-- EXCERPTED DATA --
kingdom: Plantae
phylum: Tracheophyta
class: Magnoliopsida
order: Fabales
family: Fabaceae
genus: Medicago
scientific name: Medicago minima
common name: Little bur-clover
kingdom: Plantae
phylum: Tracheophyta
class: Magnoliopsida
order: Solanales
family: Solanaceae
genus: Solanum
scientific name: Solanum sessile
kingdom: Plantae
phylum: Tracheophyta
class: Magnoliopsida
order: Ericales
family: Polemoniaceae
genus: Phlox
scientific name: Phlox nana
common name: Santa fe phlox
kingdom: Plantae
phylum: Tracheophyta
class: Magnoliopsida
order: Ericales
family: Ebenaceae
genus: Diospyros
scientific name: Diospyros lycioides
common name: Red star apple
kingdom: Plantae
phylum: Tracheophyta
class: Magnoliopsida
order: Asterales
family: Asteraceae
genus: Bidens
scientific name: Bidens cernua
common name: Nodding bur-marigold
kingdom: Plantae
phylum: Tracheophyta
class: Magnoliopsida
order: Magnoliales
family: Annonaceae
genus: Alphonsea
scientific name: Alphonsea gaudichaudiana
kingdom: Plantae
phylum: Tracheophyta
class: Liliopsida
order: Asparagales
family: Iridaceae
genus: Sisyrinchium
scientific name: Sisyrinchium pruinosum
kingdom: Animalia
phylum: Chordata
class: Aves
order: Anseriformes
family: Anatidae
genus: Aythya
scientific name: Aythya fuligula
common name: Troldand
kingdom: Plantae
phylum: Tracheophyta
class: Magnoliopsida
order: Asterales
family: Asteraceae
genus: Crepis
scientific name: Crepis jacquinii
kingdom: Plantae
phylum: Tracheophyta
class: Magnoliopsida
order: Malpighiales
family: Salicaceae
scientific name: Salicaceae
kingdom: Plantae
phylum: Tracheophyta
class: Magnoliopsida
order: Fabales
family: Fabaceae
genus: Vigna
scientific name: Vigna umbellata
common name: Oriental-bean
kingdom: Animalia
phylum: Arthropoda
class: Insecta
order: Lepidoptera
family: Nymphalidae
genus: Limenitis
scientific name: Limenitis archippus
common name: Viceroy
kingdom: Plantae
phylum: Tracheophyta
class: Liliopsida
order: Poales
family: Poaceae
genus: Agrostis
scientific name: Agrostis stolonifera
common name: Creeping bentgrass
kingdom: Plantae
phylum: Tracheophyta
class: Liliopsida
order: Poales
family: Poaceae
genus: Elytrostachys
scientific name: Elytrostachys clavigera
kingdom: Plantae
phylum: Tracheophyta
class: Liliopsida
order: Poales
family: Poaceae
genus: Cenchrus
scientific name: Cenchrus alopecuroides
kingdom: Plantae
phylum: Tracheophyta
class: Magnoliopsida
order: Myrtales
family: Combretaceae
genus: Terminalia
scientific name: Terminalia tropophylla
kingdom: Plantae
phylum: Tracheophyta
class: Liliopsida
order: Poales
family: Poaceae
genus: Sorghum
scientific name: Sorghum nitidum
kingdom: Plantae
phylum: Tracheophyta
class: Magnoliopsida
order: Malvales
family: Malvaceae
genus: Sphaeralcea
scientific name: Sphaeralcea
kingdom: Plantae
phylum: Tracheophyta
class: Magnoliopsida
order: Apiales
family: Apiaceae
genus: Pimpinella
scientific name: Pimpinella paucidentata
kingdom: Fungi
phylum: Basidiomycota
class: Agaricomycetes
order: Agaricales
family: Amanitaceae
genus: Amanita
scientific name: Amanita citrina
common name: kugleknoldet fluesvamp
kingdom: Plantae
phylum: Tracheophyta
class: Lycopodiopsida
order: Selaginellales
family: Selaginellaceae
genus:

-- WHAT THE EXERCISE ASKS --
Can you reproduce every line of the items above word for word, in the same order?

-- COMPLETED TASK --
kingdom: Plantae
phylum: Tracheophyta
class: Magnoliopsida
order: Fabales
family: Fabaceae
genus: Medicago
scientific name: Medicago minima
common name: Little bur-clover
kingdom: Plantae
phylum: Tracheophyta
class: Magnoliopsida
order: Solanales
family: Solanaceae
genus: Solanum
scientific name: Solanum sessile
kingdom: Plantae
phylum: Tracheophyta
class: Magnoliopsida
order: Ericales
family: Polemoniaceae
genus: Phlox
scientific name: Phlox nana
common name: Santa fe phlox
kingdom: Plantae
phylum: Tracheophyta
class: Magnoliopsida
order: Ericales
family: Ebenaceae
genus: Diospyros
scientific name: Diospyros lycioides
common name: Red star apple
kingdom: Plantae
phylum: Tracheophyta
class: Magnoliopsida
order: Asterales
family: Asteraceae
genus: Bidens
scientific name: Bidens cernua
common name: Nodding bur-marigold
kingdom: Plantae
phylum: Tracheophyta
class: Magnoliopsida
order: Magnoliales
family: Annonaceae
genus: Alphonsea
scientific name: Alphonsea gaudichaudiana
kingdom: Plantae
phylum: Tracheophyta
class: Liliopsida
order: Asparagales
family: Iridaceae
genus: Sisyrinchium
scientific name: Sisyrinchium pruinosum
kingdom: Animalia
phylum: Chordata
class: Aves
order: Anseriformes
family: Anatidae
genus: Aythya
scientific name: Aythya fuligula
common name: Troldand
kingdom: Plantae
phylum: Tracheophyta
class: Magnoliopsida
order: Asterales
family: Asteraceae
genus: Crepis
scientific name: Crepis jacquinii
kingdom: Plantae
phylum: Tracheophyta
class: Magnoliopsida
order: Malpighiales
family: Salicaceae
scientific name: Salicaceae
kingdom: Plantae
phylum: Tracheophyta
class: Magnoliopsida
order: Fabales
family: Fabaceae
genus: Vigna
scientific name: Vigna umbellata
common name: Oriental-bean
kingdom: Animalia
phylum: Arthropoda
class: Insecta
order: Lepidoptera
family: Nymphalidae
genus: Limenitis
scientific name: Limenitis archippus
common name: Viceroy
kingdom: Plantae
phylum: Tracheophyta
class: Liliopsida
order: Poales
family: Poaceae
genus: Agrostis
scientific name: Agrostis stolonifera
common name: Creeping bentgrass
kingdom: Plantae
phylum: Tracheophyta
class: Liliopsida
order: Poales
family: Poaceae
genus: Elytrostachys
scientific name: Elytrostachys clavigera
kingdom: Plantae
phylum: Tracheophyta
class: Liliopsida
order: Poales
family: Poaceae
genus: Cenchrus
scientific name: Cenchrus alopecuroides
kingdom: Plantae
phylum: Tracheophyta
class: Magnoliopsida
order: Myrtales
family: Combretaceae
genus: Terminalia
scientific name: Terminalia tropophylla
kingdom: Plantae
phylum: Tracheophyta
class: Liliopsida
order: Poales
family: Poaceae
genus: Sorghum
scientific name: Sorghum nitidum
kingdom: Plantae
phylum: Tracheophyta
class: Magnoliopsida
order: Malvales
family: Malvaceae
genus: Sphaeralcea
scientific name: Sphaeralcea
kingdom: Plantae
phylum: Tracheophyta
class: Magnoliopsida
order: Apiales
family: Apiaceae
genus: Pimpinella
scientific name: Pimpinella paucidentata
kingdom: Fungi
phylum: Basidiomycota
class: Agaricomycetes
order: Agaricales
family: Amanitaceae
genus: Amanita
scientific name: Amanita citrina
common name: kugleknoldet fluesvamp
kingdom: Plantae
phylum: Tracheophyta
class: Lycopodiopsida
order: Selaginellales
family: Selaginellaceae
genus:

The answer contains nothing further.